The former cadet, who was only honourably discharged from the military in 2017, after trying to fight for his right to serve as best he could, said he did not receive support.
“I spoke with the chaplain and the brigade medical officer. ‘We’re not going to abandon you,’ they said. But really no one had my back. It was presented as very cut-and-dry with no possibility to get a waiver, no process. One of the commandants had prepared talking points for me and had scrawled ‘not a death sentence’ on a Post-It note,” Deese told TheBody.
US military HIV ban condemned as ‘archaic’
Deese was not the first person to be confronted with the military HIV ban.
The armed forces first began screening all applicants for HIV in 1985. The Department of Defense then imposed a ban on appointment or enlistment of HIV-positive people under the George H.W. Bush administration in 1991.
While the policy has since been revised to some degree, it remained restrictive of the kind of deployment HIV-positive servicemen could hope for—and continued to bar HIV-positive people from enlisting or commission as officers.
“I am an HIV-positive gay man who’s here for people who don’t feel they can or should be out as being positive.”
— Kevin Deese
President Donald Trump recently implemented an even stricter version of the policy.
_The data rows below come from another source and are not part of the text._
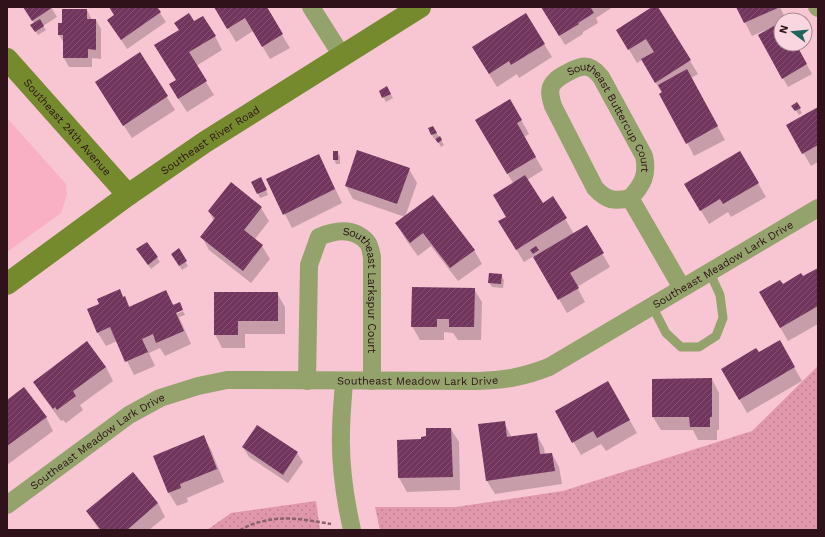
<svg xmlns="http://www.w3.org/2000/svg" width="825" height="537" font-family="'Work Sans',sans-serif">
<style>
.built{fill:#fab0c4}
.green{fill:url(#green-dots)}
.shadow{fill:#0003}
.building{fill:url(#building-hatch)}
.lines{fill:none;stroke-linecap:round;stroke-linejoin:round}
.path{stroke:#8b636e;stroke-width:2.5;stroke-dasharray:4 2;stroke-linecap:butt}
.lane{stroke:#93a36b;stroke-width:9}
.street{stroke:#93a36b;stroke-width:18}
.secondary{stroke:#748a2d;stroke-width:22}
.labels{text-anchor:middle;stroke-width:4;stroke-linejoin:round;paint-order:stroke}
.street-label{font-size:11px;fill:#30121b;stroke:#fad7e0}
</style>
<defs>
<pattern id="green-dots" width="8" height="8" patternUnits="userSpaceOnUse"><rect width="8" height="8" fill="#e096ab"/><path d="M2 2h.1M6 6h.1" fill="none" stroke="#c08093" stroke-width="1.8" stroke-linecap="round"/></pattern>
<pattern id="building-hatch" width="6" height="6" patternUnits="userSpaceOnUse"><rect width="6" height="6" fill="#72355e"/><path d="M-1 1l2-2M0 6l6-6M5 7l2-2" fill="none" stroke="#824f71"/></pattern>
</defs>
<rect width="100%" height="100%" fill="#f8c5d2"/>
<polygon class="built" points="7,118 66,184 67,195 61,213 7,252"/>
<g class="green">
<polygon points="818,366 818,530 380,530 375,507 456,507 563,491 752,431"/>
<polygon points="316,501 320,530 207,530 231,513"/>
</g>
<g class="shadow">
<polygon points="24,7 51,7 57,17 43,26 46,30 38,35 32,25 34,23"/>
<polygon points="156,7 166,22 127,49 108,20"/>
<polygon points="215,7 265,7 290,48 270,59 253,31 236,42"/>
<polygon points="542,7 613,7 596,18 598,23 583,32 583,34 565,45"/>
<polygon points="654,7 657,7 698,74 691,78 725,140 694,156 662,93 642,60 637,63 625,43"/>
<polygon points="737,7 780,7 786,20 781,20 781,44 795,44 812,74 788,87 759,36 767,31 766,30 752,36"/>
<polygon points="87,10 92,20 96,20 101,29 101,59 92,58 92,67 69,67 64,58 64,43 59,35 59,24 63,24"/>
<polygon points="193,23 215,36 222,50 196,66 214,95 187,112 178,98 177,81"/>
<polygon points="544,44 552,57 519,78 517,74 497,87 473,48"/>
<polygon points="140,54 175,110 132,138 104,96"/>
<polygon points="387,88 393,98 386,102 380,91"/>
<polygon points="510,100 529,134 524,137 543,170 527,180 542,204 553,198 574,234 587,227 610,267 577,287 585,302 567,313 534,256 524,262 507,235 507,217 513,183 476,120"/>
<polygon points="797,104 802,113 799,115 793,106"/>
<polygon points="818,108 818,162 811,166 787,125"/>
<polygon points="433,127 444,145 441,147 436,138 434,139 432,135"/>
<polygon points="337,152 340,156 340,164 336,164 334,159"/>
<polygon points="740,152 766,197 731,217 728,212 709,224 685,184"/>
<polygon points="319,155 342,203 292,228 267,179"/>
<polygon points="409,169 417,183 405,217 474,250 482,264 458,281 431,246 418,256 404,237 397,223 405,217 353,199 346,186"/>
<polygon points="253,182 263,183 268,195 260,198"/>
<polygon points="231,184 261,208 269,221 255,239 262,246 270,259 251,283 209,250 202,237 214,221 209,212"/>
<polygon points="178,250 188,266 182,270 172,254"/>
<polygon points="140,254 157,258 160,262 151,269"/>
<polygon points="818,269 818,324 788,341 760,292 803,278"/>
<polygon points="501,275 504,280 503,288 492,287 489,282"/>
<polygon points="474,289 482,302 481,340 458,340 453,333 444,332 444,340 420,340 412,326"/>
<polygon points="166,292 177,314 183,311 185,315 179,317 191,344 165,356 160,348 149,353 155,366 134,375 117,341 106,346 98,333 88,310 124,297 130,307"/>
<polygon points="277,293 285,307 285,334 245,334 245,348 222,348 215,334"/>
<polygon points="779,341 802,381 747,413 722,369 758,353"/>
<polygon points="106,367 113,381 80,405 83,410 66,423 63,420 61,421 42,395 34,382"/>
<polygon points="712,379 719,393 719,430 717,430 717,440 698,440 693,430 661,430 653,417"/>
<polygon points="608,382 637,433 606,451 601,444 581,455 556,412"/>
<polygon points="7,401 46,417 53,431 7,465"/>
<polygon points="504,422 512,438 536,434 544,448 545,455 552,454 559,467 562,484 495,494 487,481"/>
<polygon points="258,426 297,453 303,462 288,483 249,457 243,447"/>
<polygon points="451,429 459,442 460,490 407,492 399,478 398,441 422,440"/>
<polygon points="203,436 211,450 224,482 187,498 188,502 177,506 169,493 154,457"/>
<polygon points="132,473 158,503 165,517 149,530 99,530 87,511"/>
</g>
<g class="building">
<polygon points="23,7 53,7 32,21"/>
<polygon points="109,7 157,7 161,12 121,40 107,20 114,15"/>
<polygon points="214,7 267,7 283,34 262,47 245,18 227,29"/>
<polygon points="541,7 593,7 591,8 594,13 578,23 579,24 559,36"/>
<polygon points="652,7 658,7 691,60 655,83 641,59 654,52 646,39 628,50 616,30"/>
<polygon points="736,7 780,7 744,23"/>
<polygon points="62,9 87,9 87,19 96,19 96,50 88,49 88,58 63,58 63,35 58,35 58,23 62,23"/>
<polygon points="189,13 194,21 203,16 216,36 189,52 207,81 178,99 169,84 176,80 154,45 179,30 174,23"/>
<polygon points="526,13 545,44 511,65 509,61 489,74 472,47"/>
<polygon points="40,19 44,26 35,32 30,25"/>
<polygon points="781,22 781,44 796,44 807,64 782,79 758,35"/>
<polygon points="140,52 168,96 123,126 95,82"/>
<polygon points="687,69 718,126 686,144 659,94 662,92 658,85"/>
<polygon points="387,86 391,94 382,98 379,91"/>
<polygon points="510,99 522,120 517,123 536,157 507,174 475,120"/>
<polygon points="797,102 801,108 795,111 791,106"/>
<polygon points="818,107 818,145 802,154 786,125"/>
<polygon points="433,126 437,133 431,135 428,128"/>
<polygon points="440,136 442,140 438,143 435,139"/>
<polygon points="357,150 410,168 397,204 345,186"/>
<rect x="333" y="151" width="5" height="9"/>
<polygon points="740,151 759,183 723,204 720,199 700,211 684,184"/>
<polygon points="319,154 335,189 283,215 266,179"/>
<polygon points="525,175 543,203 553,196 567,218 516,250 498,221 506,217 493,195"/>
<polygon points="261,177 267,190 257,194 251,182"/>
<polygon points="231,182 262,207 244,230 263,245 243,271 200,237 215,218 208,211"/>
<polygon points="433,195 475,250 450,268 423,233 410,243 395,223"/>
<polygon points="587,225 604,253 570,273 579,288 558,300 533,257"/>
<polygon points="147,242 158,257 148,265 136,249"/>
<polygon points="536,246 539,250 533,254 530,250"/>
<polygon points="179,248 187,261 179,266 171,254"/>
<polygon points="818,268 818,306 780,328 759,292 780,280 783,284 801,273 803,276"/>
<polygon points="489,273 502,274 501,284 488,283"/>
<polygon points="412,287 475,288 474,327 449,327 449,319 437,319 437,327 411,327"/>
<polygon points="120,289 123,297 125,296 129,307 166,290 175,309 173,305 180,302 183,310 176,313 184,331 156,343 153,334 142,339 148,352 125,362 110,327 97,333 87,309 99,304 97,299"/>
<polygon points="214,292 278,292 278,321 238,321 238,335 214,335"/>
<polygon points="780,340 795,367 739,400 721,369 756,348 759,352"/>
<polygon points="87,341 106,367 73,391 76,396 57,410 55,407 53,409 33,382"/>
<polygon points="712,378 712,417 710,417 710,427 690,427 689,417 652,417 652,379"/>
<polygon points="608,381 630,420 597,438 593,431 572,443 555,411"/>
<polygon points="24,387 47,417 7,446 7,400"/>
<polygon points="505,421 507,437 537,433 540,454 552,453 555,471 486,481 478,424"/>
<polygon points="257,425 298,452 283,475 242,447"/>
<polygon points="426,428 451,428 453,477 398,478 397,440 421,439 421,437 426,436"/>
<polygon points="204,435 217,469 180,484 181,488 168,493 153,456"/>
<polygon points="133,472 158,503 127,530 101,530 86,511"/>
</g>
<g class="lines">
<path class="path" d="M240,530C246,527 253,523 260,522C284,515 307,520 331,524"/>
<polyline class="lane" points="652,306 666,333 681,347 699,347 716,336 723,318 720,295 710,273"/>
<g class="street">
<polyline points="311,7 342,56"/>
<polyline points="817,7 818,8"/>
<path id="s1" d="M630,198C614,202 606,200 595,188L553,106C551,99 549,93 551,87C554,80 560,77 565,74C581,65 589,62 601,77L644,156C648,174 643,185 630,198L682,288"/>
<path id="s2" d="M307,381L309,265L319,237C335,230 354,227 367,242C370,245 371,252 372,257V381"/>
<path d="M344,381C343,398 341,416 341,433C340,465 345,499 352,530"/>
<path id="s3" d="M7,505L129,415L160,398L198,386L227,380L478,381C506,380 523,377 549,367L818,208"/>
</g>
<g class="secondary">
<path id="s4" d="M7,59L128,195"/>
<path id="s5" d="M7,284L128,195L205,142L420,7"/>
</g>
</g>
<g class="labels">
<g class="street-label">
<text dy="4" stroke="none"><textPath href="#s1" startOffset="245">Southeast Buttercup Court</textPath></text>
<text dy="4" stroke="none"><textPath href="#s4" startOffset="91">Southeast 24th Avenue</textPath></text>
<text dy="4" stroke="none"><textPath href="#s5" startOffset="249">Southeast River Road</textPath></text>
<text dy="4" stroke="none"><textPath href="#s3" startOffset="782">Southeast Meadow Lark Drive</textPath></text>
<text dy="4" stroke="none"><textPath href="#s2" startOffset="240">Southeast Larkspur Court</textPath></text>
<text dy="4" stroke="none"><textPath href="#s3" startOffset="447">Southeast Meadow Lark Drive</textPath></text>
<text dy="4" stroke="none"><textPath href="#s3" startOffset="111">Southeast Meadow Lark Drive</textPath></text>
</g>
</g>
<rect width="825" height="537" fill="none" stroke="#30121b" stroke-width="16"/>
<g transform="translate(793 32) rotate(286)"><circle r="19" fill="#fad7e0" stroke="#a98891"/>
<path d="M0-3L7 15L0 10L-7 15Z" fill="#1e665c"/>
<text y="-6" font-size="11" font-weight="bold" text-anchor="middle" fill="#30121b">N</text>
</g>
</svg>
Under the “Deploy or Get Out!” policy, the military is required to track the number of non-deployable servicemembers.
If they cannot attain deployable status by the following year, they will be selected for involuntary removal.
Sergeant Nick Harrison, who said was affected by the policy, sued the Pentagon over the military HIV ban with the assistance of Lambda Legal and OutServe-SLDN in May.
Scott Schoettes, Counsel and HIV Project Director at Lambda Legal said at the time: “Nick’s situation is the perfect example of just how archaic and harmful the military policies regarding people living with HIV really are.”
Deese has since joined Harrison’s lawsuit. He also came out as a gay, HIV-positive man to the world in a public post published on Facebook in April, four years since he received the diagnosis.
In his post, Deese recognised his position of privilege “as a white cisgender male from a comfortable middle class background” and explained he felt it was his duty to stand up for those who could not.
“At the Naval Academy, we were all taught the story of 2004 graduate and Marine 1st Lt. Travis Manion, who made the ultimate sacrifice in Iraq in 2007. He had a mantra that served as the guiding force in his life: ‘If not me, then who?'” he wrote—a message that still resonated with him,
In the photo accompanying the post, Deese was holding a board with the words “If not me, then who?” written across it.
Deese wrote: “I’m a little scared but determined to take additional action by putting out to the world that I am an HIV-positive gay man who’s here for people who don’t feel they can or should be out as being positive—and who’s not here for your HIV stigma, society.”